Presenting a conservation-based model to predict major quality measures of two-fluid nozzles can help improve performance of equipment and scale-up, and complement CFD of sprays. During scale-up process, a rough estimation of droplet size and velocity distribution would bring in substantive information on determining design specifications to reach similar product quality across different scales. The bottleneck in this area is to tailor sprays to have analogous droplet size and proportional velocity so that droplets across various scales experience similar evaporation rates, and therefore no loss in powder quality [1,4].

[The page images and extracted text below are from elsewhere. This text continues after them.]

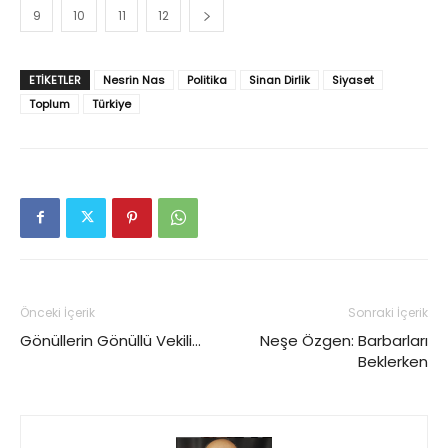
9
10
11
12
ETIKETLER
Nesrin Nas
Politika
Sinan Dirlik
Siyaset
Toplum
Türkiye
Önceki İçerik
Sonraki İçerik
Gönüllerin Gönüllü Vekili…
Neşe Özgen: Barbarları
Beklerken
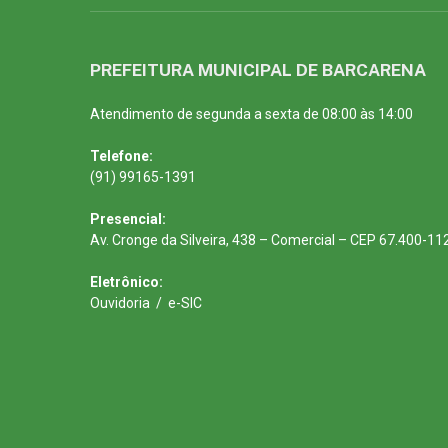
PREFEITURA MUNICIPAL DE BARCARENA
Atendimento de segunda a sexta de 08:00 às 14:00
Telefone:
(91) 99165-1391
Presencial:
Av. Cronge da Silveira, 438 – Comercial – CEP 67.400-11
Eletrônico:
Ouvidoria
/
e-SIC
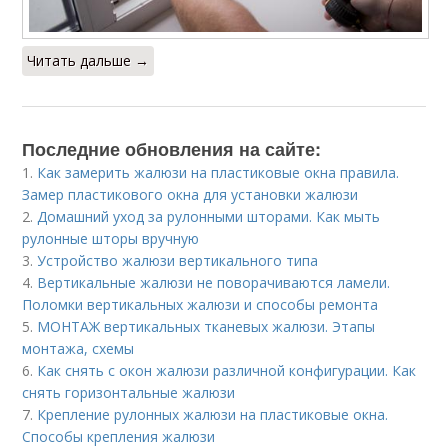
Читать дальше →
Последние обновления на сайте:
1.
Как замерить жалюзи на пластиковые окна правила.
Замер пластикового окна для установки жалюзи
2.
Домашний уход за рулонными шторами. Как мыть
рулонные шторы вручную
3.
Устройство жалюзи вертикального типа
4.
Вертикальные жалюзи не поворачиваются ламели.
Поломки вертикальных жалюзи и способы ремонта
5.
МОНТАЖ вертикальных тканевых жалюзи. Этапы
монтажа, схемы
6.
Как снять с окон жалюзи различной конфигурации. Как
снять горизонтальные жалюзи
7.
Крепление рулонных жалюзи на пластиковые окна.
Способы крепления жалюзи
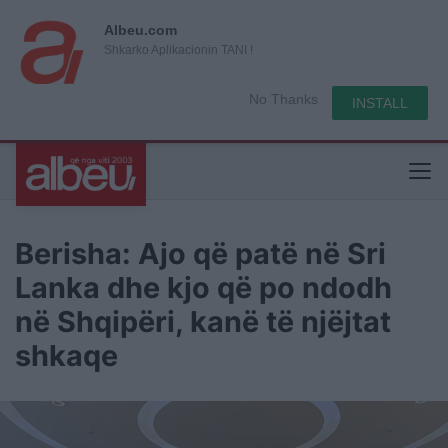
Albeu.com
Shkarko Aplikacionin TANI !
No Thanks
INSTALL
Berisha: Ajo që patë në Sri
Lanka dhe kjo që po ndodh
në Shqipëri, kanë të njëjtat
shkaqe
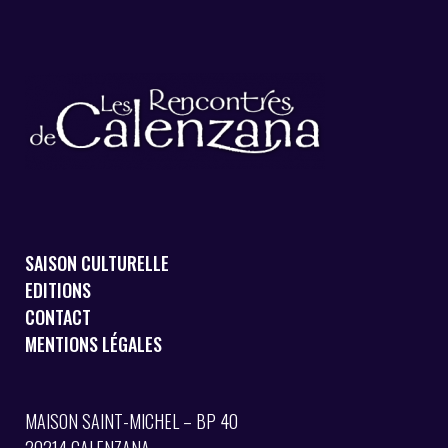
SAISON CULTURELLE
EDITIONS
CONTACT
MENTIONS LÉGALES
MAISON SAINT-MICHEL – BP 40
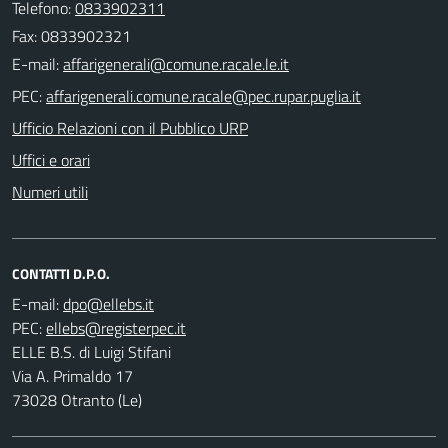
Telefono:
0833902311
Fax: 0833902321
E-mail:
PEC:
Ufficio Relazioni con il Pubblico URP
Uffici e orari
Numeri utili
CONTATTI D.P.O.
E-mail:
PEC:
ELLE B.S. di Luigi Stifani
Via A. Primaldo 17
73028 Otranto (Le)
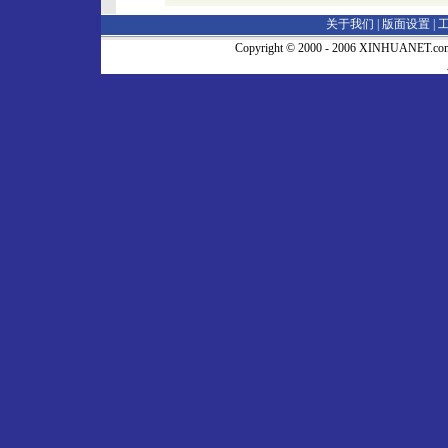
关于我们 |
版面设置
|
Copyright © 2000 - 2006 XINHUA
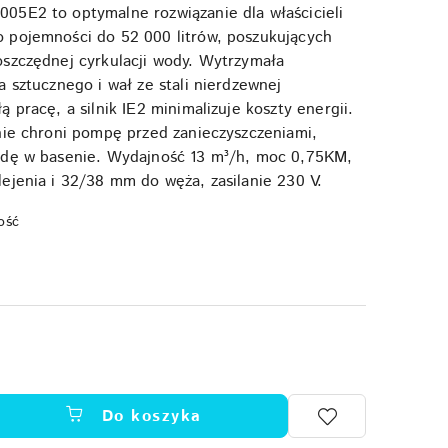
05E2 to optymalne rozwiązanie dla właścicieli
 pojemności do 52 000 litrów, poszukujących
szczędnej cyrkulacji wody. Wytrzymała
a sztucznego i wał ze stali nierdzewnej
 pracę, a silnik IE2 minimalizuje koszty energii.
nie chroni pompę przed zanieczyszczeniami,
odę w basenie. Wydajność 13 m³/h, moc 0,75KM,
ejenia i 32/38 mm do węża, zasilanie 230 V.
ość
Do koszyka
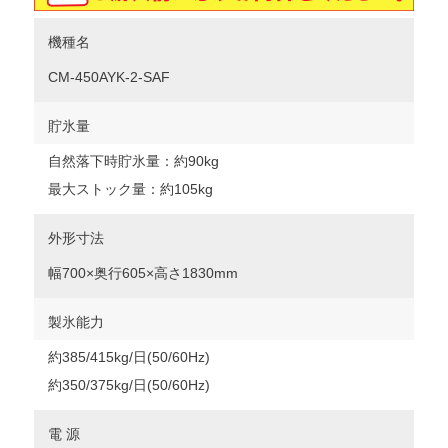
機種名
CM-450AYK-2-SAF
貯氷量
自然落下時貯氷量：約90kg
最大ストック量：約105kg
外形寸法
幅700×奥行605×高さ1830mm
製氷能力
約385/415kg/日(50/60Hz)
約350/375kg/日(50/60Hz)
電 源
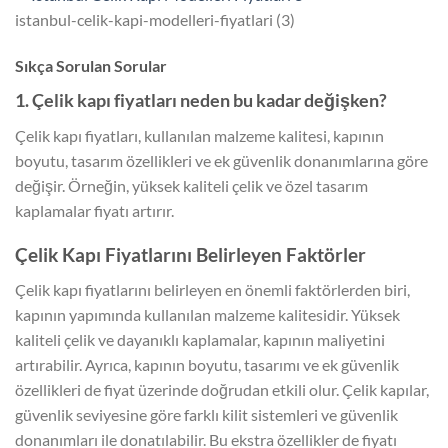
istanbul-celik-kapi-modelleri-fiyatlari (3)
Sıkça Sorulan Sorular
1. Çelik kapı fiyatları neden bu kadar değişken?
Çelik kapı fiyatları, kullanılan malzeme kalitesi, kapının
boyutu, tasarım özellikleri ve ek güvenlik donanımlarına göre
değişir. Örneğin, yüksek kaliteli çelik ve özel tasarım
kaplamalar fiyatı artırır.
Çelik Kapı Fiyatlarını Belirleyen Faktörler
Çelik kapı fiyatlarını belirleyen en önemli faktörlerden biri,
kapının yapımında kullanılan malzeme kalitesidir. Yüksek
kaliteli çelik ve dayanıklı kaplamalar, kapının maliyetini
artırabilir. Ayrıca, kapının boyutu, tasarımı ve ek güvenlik
özellikleri de fiyat üzerinde doğrudan etkili olur. Çelik kapılar,
güvenlik seviyesine göre farklı kilit sistemleri ve güvenlik
donanımları ile donatılabilir. Bu ekstra özellikler de fiyatı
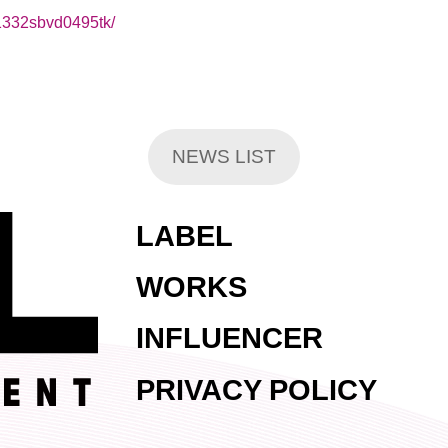
_1332sbvd0495tk/
NEWS LIST
LABEL
WORKS
INFLUENCER
PRIVACY POLICY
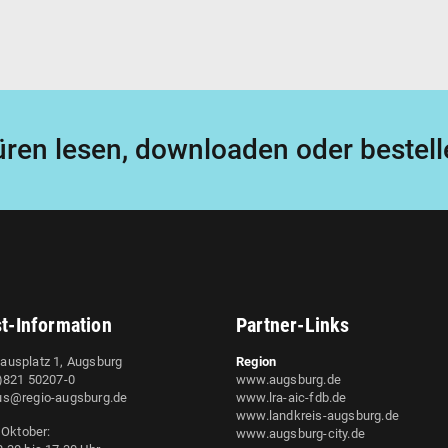
ren lesen, downloaden oder bestell
st-Information
Partner-Links
ausplatz 1, Augsburg
Region
0)821 50207-0
www.augsburg.de
us@regio-augsburg.de
www.lra-aic-fdb.de
www.landkreis-augsburg.de
s Oktober:
www.augsburg-city.de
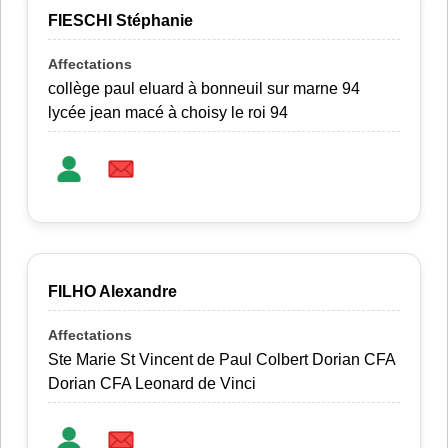
FIESCHI Stéphanie
collège paul eluard à bonneuil sur marne 94
lycée jean macé à choisy le roi 94
FILHO Alexandre
Ste Marie St Vincent de Paul Colbert Dorian CFA
Dorian CFA Leonard de Vinci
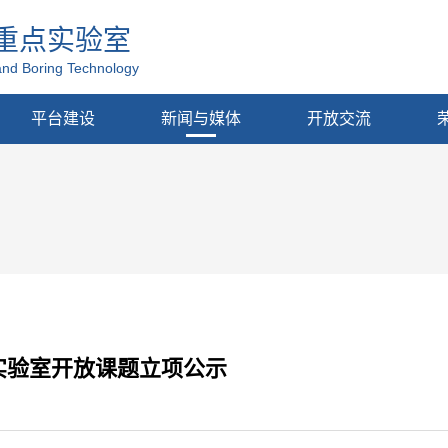
重点实验室
and Boring Technology
平台建设
新闻与媒体
开放交流
点实验室开放课题立项公示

Furthermore, during CFD analysis of sprays, setting the initial conditions for the drop size and velocity has been the major obstacle in accurate simulations. Once the initial drop size and velocity are properly set, then there are several reliable methods available for subsequent tracking of both the gas and liquid/solid phases, Eulerian–Lagrangian calculations of particulate systems [47,48]. Phase change and transfer of mass and energy can also be effectively treated using thermodynamic modules. Thus, a capability to specify the droplet initial conditions, based on the first principles, is vital to serve as a surrogate for ad hoc models presently used in many commercially available software packages.

5. Conclusions

This study investigated the characterization of spray issuing from a two-fluid nozzle adopted in a laboratory-scale spray dryer. With a simplified method based on conservation equations, the sensitivity of SMD and velocity distribution of both phases are examined in light of feed properties and process conditions. Additionally, experimental study was conducted at ambient conditions using water, methanol and acetone as model fluids to provide needed contrast in physiochemical properties, such as surface tension, density and viscosity. Spray quality—i.e., drop size distribution—and velocity were detected by a laser diffraction and high-speed camera, respectively, for qualitative investigation of primary atomization and calibration of our model. High fidelity of the employed model was confirmed by the agreement of the two experimental and model results. Lastly, an attempt was done to utilize non-scaled parameters to characterize the atomization process. Non-dimensional parameters driving underlying atomization were used to describe normalized droplet size and drop velocity. Although our analysis retained the essential transport mechanisms and could predict droplet size, velocity and equilibrium point (i.e., the point where droplet and gas velocities equilibrate), there are various effects that should be incorporated in future extensions of the model. For example, the impacts of viscosity were overestimated by the model. Moreover, descending droplet velocity after the turning point was not captured by the model. Future study will elaborate on these two challenges and offer remediate to further narrow the gap. The authors hope this simplified modelling tool provides rigorous estimation on pivotal spray characteristics needed for sensitivity analysis and scale-up processes.